→ **The task**:
Repeat each entry word for word.
----- Stored data -----
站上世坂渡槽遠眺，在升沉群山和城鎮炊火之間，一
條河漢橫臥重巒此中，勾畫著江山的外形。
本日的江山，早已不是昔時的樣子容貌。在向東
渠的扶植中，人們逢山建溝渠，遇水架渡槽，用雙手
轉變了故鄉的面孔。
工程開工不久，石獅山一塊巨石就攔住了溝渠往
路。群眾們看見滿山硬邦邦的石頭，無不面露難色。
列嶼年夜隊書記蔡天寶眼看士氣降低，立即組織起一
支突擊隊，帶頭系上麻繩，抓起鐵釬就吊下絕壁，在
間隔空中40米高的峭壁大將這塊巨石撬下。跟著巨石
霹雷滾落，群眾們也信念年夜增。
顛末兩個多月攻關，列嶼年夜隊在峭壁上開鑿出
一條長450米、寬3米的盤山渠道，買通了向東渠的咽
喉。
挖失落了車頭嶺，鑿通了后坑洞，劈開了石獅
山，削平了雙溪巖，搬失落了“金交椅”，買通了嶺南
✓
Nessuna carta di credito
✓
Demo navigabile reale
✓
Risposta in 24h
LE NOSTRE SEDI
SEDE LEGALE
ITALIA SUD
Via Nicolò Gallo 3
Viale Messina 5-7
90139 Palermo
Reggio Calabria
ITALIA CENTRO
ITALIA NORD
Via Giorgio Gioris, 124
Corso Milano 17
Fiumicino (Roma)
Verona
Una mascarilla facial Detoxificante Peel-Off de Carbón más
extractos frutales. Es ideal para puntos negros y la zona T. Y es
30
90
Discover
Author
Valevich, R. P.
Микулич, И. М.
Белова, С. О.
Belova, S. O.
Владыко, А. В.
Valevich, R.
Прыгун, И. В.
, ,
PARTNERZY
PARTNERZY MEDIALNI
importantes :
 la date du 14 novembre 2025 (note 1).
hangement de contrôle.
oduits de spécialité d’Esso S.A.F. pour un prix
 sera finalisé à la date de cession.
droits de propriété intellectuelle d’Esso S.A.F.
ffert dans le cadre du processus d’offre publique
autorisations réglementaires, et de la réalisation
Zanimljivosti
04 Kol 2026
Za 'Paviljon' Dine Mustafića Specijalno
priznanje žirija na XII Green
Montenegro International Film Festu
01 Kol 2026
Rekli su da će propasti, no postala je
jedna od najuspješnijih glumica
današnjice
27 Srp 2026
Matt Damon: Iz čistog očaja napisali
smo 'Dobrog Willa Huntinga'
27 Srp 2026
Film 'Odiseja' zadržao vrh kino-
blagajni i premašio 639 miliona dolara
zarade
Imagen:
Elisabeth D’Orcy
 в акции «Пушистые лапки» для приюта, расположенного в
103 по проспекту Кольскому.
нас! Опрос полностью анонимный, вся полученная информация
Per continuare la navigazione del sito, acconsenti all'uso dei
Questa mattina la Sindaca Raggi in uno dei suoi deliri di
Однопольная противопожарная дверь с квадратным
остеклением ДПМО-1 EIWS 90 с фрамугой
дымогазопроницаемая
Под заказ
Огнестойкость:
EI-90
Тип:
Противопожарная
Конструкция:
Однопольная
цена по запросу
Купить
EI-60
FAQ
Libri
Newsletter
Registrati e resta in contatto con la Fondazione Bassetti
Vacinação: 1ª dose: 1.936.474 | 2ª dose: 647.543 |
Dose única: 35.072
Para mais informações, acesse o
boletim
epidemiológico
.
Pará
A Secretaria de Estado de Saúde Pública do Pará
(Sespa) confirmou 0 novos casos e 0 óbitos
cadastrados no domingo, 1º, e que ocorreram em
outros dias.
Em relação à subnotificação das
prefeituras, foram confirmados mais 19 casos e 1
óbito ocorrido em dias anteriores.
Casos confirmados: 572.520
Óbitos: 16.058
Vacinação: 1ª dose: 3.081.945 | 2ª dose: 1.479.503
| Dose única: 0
-----
→ **Task solution**:
站上世坂渡槽遠眺，在升沉群山和城鎮炊火之間，一
條河漢橫臥重巒此中，勾畫著江山的外形。
本日的江山，早已不是昔時的樣子容貌。在向東
渠的扶植中，人們逢山建溝渠，遇水架渡槽，用雙手
轉變了故鄉的面孔。
工程開工不久，石獅山一塊巨石就攔住了溝渠往
路。群眾們看見滿山硬邦邦的石頭，無不面露難色。
列嶼年夜隊書記蔡天寶眼看士氣降低，立即組織起一
支突擊隊，帶頭系上麻繩，抓起鐵釬就吊下絕壁，在
間隔空中40米高的峭壁大將這塊巨石撬下。跟著巨石
霹雷滾落，群眾們也信念年夜增。
顛末兩個多月攻關，列嶼年夜隊在峭壁上開鑿出
一條長450米、寬3米的盤山渠道，買通了向東渠的咽
喉。
挖失落了車頭嶺，鑿通了后坑洞，劈開了石獅
山，削平了雙溪巖，搬失落了“金交椅”，買通了嶺南
✓
Nessuna carta di credito
✓
Demo navigabile reale
✓
Risposta in 24h
LE NOSTRE SEDI
SEDE LEGALE
ITALIA SUD
Via Nicolò Gallo 3
Viale Messina 5-7
90139 Palermo
Reggio Calabria
ITALIA CENTRO
ITALIA NORD
Via Giorgio Gioris, 124
Corso Milano 17
Fiumicino (Roma)
Verona
Una mascarilla facial Detoxificante Peel-Off de Carbón más
extractos frutales. Es ideal para puntos negros y la zona T. Y es
30
90
Discover
Author
Valevich, R. P.
Микулич, И. М.
Белова, С. О.
Belova, S. O.
Владыко, А. В.
Valevich, R.
Прыгун, И. В.
, ,
PARTNERZY
PARTNERZY MEDIALNI
importantes :
 la date du 14 novembre 2025 (note 1).
hangement de contrôle.
oduits de spécialité d’Esso S.A.F. pour un prix
 sera finalisé à la date de cession.
droits de propriété intellectuelle d’Esso S.A.F.
ffert dans le cadre du processus d’offre publique
autorisations réglementaires, et de la réalisation
Zanimljivosti
04 Kol 2026
Za 'Paviljon' Dine Mustafića Specijalno
priznanje žirija na XII Green
Montenegro International Film Festu
01 Kol 2026
Rekli su da će propasti, no postala je
jedna od najuspješnijih glumica
današnjice
27 Srp 2026
Matt Damon: Iz čistog očaja napisali
smo 'Dobrog Willa Huntinga'
27 Srp 2026
Film 'Odiseja' zadržao vrh kino-
blagajni i premašio 639 miliona dolara
zarade
Imagen:
Elisabeth D’Orcy
 в акции «Пушистые лапки» для приюта, расположенного в
103 по проспекту Кольскому.
нас! Опрос полностью анонимный, вся полученная информация
Per continuare la navigazione del sito, acconsenti all'uso dei
Questa mattina la Sindaca Raggi in uno dei suoi deliri di
Однопольная противопожарная дверь с квадратным
остеклением ДПМО-1 EIWS 90 с фрамугой
дымогазопроницаемая
Под заказ
Огнестойкость:
EI-90
Тип:
Противопожарная
Конструкция:
Однопольная
цена по запросу
Купить
EI-60
FAQ
Libri
Newsletter
Registrati e resta in contatto con la Fondazione Bassetti
Vacinação: 1ª dose: 1.936.474 | 2ª dose: 647.543 |
Dose única: 35.072
Para mais informações, acesse o
boletim
epidemiológico
.
Pará
A Secretaria de Estado de Saúde Pública do Pará
(Sespa) confirmou 0 novos casos e 0 óbitos
cadastrados no domingo, 1º, e que ocorreram em
outros dias.
Em relação à subnotificação das
prefeituras, foram confirmados mais 19 casos e 1
óbito ocorrido em dias anteriores.
Casos confirmados: 572.520
Óbitos: 16.058
Vacinação: 1ª dose: 3.081.945 | 2ª dose: 1.479.503
| Dose única: 0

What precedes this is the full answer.